* **EXERCISE OBJECTIVE**: Start with the first line of the records below. Output each line exactly, ending with the one that contains "PARENTHOOD SUPPORT".

Transcribed page contents
┏━━

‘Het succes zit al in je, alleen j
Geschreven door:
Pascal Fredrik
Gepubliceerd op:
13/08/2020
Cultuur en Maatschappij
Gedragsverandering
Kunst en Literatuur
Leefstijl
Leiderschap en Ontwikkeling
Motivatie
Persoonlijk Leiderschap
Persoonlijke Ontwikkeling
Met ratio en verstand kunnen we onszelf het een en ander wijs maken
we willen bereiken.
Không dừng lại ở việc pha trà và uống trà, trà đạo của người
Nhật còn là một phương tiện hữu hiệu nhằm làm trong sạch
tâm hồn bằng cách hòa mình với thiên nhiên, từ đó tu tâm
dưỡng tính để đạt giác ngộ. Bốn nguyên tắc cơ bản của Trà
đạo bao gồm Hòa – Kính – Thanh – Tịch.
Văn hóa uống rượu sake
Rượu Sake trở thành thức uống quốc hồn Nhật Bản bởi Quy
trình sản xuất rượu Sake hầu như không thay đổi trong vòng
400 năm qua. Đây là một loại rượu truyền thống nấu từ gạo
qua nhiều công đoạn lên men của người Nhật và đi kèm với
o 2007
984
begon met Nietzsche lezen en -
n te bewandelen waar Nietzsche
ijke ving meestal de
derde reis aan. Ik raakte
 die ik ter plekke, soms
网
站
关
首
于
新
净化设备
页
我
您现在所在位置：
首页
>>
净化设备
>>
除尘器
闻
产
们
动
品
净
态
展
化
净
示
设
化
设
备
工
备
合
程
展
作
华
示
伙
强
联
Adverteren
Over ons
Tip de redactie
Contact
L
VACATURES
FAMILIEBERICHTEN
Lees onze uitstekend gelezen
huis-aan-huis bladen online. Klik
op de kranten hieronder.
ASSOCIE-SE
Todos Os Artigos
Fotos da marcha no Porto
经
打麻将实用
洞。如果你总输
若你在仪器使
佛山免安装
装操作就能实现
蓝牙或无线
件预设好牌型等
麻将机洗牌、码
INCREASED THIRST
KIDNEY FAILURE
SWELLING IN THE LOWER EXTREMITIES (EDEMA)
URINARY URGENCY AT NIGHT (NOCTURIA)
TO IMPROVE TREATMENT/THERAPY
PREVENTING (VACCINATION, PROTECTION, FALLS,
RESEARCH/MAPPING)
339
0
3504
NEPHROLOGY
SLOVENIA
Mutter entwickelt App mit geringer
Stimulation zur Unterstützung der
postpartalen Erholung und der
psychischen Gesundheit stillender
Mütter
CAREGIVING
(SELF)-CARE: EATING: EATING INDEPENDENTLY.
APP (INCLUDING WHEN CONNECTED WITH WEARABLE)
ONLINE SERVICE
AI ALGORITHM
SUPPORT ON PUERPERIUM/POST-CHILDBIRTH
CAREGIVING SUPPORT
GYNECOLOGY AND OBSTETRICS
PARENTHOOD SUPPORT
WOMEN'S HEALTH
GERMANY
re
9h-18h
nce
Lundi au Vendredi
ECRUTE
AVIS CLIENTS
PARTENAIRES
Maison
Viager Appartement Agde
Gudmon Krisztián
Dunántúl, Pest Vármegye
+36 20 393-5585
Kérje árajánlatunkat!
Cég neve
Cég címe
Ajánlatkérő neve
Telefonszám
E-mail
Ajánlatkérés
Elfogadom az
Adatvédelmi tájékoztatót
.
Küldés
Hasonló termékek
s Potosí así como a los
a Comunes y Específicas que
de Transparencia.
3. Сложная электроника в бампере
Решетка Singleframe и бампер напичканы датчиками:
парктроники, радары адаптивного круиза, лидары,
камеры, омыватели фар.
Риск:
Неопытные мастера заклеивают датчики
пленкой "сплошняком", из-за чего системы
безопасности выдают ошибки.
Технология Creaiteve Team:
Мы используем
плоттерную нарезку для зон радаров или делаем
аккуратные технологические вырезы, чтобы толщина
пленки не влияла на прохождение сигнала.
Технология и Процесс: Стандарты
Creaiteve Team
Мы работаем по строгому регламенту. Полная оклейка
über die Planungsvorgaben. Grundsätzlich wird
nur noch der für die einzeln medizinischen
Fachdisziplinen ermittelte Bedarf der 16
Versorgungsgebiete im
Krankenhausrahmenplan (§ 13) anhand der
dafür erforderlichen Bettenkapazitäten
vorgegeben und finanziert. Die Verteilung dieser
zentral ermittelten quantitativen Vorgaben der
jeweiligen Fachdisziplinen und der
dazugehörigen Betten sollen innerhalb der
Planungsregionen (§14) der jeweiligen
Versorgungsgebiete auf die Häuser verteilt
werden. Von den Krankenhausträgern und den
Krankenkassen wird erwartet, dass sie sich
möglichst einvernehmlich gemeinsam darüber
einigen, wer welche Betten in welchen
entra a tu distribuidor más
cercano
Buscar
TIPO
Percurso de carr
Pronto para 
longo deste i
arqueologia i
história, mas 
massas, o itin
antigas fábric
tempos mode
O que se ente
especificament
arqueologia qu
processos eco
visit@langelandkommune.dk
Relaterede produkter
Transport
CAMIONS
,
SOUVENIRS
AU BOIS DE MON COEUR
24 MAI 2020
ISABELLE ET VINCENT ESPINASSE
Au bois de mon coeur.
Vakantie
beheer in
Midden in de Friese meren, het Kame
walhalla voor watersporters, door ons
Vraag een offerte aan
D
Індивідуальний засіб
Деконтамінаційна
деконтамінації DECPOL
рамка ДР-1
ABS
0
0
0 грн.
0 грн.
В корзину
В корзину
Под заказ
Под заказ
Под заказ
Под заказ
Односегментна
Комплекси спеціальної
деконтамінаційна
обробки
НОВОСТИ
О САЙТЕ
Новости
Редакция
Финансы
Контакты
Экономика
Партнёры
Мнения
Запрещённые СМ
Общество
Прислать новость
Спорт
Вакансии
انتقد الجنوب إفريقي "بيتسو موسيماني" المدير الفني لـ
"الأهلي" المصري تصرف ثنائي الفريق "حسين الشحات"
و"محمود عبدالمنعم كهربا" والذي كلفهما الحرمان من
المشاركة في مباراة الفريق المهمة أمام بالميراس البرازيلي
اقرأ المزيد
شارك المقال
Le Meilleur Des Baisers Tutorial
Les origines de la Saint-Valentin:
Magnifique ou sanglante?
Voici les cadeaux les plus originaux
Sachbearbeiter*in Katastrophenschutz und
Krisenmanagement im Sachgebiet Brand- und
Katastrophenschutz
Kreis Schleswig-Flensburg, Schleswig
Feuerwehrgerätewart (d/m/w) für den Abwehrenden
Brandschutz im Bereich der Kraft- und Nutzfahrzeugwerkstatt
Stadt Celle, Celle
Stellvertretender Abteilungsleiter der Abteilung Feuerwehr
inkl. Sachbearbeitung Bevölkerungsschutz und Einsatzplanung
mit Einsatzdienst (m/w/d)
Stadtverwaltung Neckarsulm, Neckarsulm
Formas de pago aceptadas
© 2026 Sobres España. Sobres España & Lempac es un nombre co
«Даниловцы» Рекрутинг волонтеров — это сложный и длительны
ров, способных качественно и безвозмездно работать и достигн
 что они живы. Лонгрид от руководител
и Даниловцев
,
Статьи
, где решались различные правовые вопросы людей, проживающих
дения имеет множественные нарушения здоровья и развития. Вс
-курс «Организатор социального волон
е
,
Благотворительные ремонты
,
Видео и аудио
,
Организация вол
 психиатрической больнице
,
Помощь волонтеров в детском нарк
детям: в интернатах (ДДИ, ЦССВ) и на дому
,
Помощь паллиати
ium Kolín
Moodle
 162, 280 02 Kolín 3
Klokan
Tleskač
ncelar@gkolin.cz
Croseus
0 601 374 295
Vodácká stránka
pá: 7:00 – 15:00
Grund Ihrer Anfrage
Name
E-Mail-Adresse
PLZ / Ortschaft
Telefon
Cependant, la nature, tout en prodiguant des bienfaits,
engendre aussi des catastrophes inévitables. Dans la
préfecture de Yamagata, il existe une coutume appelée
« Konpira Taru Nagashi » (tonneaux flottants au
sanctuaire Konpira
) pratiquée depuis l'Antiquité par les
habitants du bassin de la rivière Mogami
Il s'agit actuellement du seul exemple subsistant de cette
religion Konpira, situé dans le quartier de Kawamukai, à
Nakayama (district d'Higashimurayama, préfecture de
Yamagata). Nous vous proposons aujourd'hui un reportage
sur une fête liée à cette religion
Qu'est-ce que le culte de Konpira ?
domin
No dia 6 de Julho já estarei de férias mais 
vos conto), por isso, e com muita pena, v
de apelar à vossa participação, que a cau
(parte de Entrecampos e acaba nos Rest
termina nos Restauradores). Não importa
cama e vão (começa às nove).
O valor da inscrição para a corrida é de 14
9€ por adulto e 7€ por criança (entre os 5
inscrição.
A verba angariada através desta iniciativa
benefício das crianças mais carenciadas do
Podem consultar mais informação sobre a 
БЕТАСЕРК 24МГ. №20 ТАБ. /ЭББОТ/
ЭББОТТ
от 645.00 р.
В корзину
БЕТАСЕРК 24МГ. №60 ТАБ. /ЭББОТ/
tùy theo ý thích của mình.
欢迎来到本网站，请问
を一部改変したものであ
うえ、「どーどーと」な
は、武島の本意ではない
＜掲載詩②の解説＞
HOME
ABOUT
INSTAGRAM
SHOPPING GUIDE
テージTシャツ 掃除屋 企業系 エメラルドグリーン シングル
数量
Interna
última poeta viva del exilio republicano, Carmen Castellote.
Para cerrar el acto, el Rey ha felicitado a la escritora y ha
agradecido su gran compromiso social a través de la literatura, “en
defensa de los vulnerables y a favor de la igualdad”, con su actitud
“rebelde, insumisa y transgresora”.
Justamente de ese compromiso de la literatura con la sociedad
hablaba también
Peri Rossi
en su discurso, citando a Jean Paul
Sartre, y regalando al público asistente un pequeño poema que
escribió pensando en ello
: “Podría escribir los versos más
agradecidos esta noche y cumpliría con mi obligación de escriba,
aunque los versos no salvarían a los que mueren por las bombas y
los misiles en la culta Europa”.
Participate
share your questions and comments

┗━━

* **PROBLEM SOLUTION**:
‘Het succes zit al in je, alleen j
Geschreven door:
Pascal Fredrik
Gepubliceerd op:
13/08/2020
Cultuur en Maatschappij
Gedragsverandering
Kunst en Literatuur
Leefstijl
Leiderschap en Ontwikkeling
Motivatie
Persoonlijk Leiderschap
Persoonlijke Ontwikkeling
Met ratio en verstand kunnen we onszelf het een en ander wijs maken
we willen bereiken.
Không dừng lại ở việc pha trà và uống trà, trà đạo của người
Nhật còn là một phương tiện hữu hiệu nhằm làm trong sạch
tâm hồn bằng cách hòa mình với thiên nhiên, từ đó tu tâm
dưỡng tính để đạt giác ngộ. Bốn nguyên tắc cơ bản của Trà
đạo bao gồm Hòa – Kính – Thanh – Tịch.
Văn hóa uống rượu sake
Rượu Sake trở thành thức uống quốc hồn Nhật Bản bởi Quy
trình sản xuất rượu Sake hầu như không thay đổi trong vòng
400 năm qua. Đây là một loại rượu truyền thống nấu từ gạo
qua nhiều công đoạn lên men của người Nhật và đi kèm với
o 2007
984
begon met Nietzsche lezen en -
n te bewandelen waar Nietzsche
ijke ving meestal de
derde reis aan. Ik raakte
 die ik ter plekke, soms
网
站
关
首
于
新
净化设备
页
我
您现在所在位置：
首页
>>
净化设备
>>
除尘器
闻
产
们
动
品
净
态
展
化
净
示
设
化
设
备
工
备
合
程
展
作
华
示
伙
强
联
Adverteren
Over ons
Tip de redactie
Contact
L
VACATURES
FAMILIEBERICHTEN
Lees onze uitstekend gelezen
huis-aan-huis bladen online. Klik
op de kranten hieronder.
ASSOCIE-SE
Todos Os Artigos
Fotos da marcha no Porto
经
打麻将实用
洞。如果你总输
若你在仪器使
佛山免安装
装操作就能实现
蓝牙或无线
件预设好牌型等
麻将机洗牌、码
INCREASED THIRST
KIDNEY FAILURE
SWELLING IN THE LOWER EXTREMITIES (EDEMA)
URINARY URGENCY AT NIGHT (NOCTURIA)
TO IMPROVE TREATMENT/THERAPY
PREVENTING (VACCINATION, PROTECTION, FALLS,
RESEARCH/MAPPING)
339
0
3504
NEPHROLOGY
SLOVENIA
Mutter entwickelt App mit geringer
Stimulation zur Unterstützung der
postpartalen Erholung und der
psychischen Gesundheit stillender
Mütter
CAREGIVING
(SELF)-CARE: EATING: EATING INDEPENDENTLY.
APP (INCLUDING WHEN CONNECTED WITH WEARABLE)
ONLINE SERVICE
AI ALGORITHM
SUPPORT ON PUERPERIUM/POST-CHILDBIRTH
CAREGIVING SUPPORT
GYNECOLOGY AND OBSTETRICS
PARENTHOOD SUPPORT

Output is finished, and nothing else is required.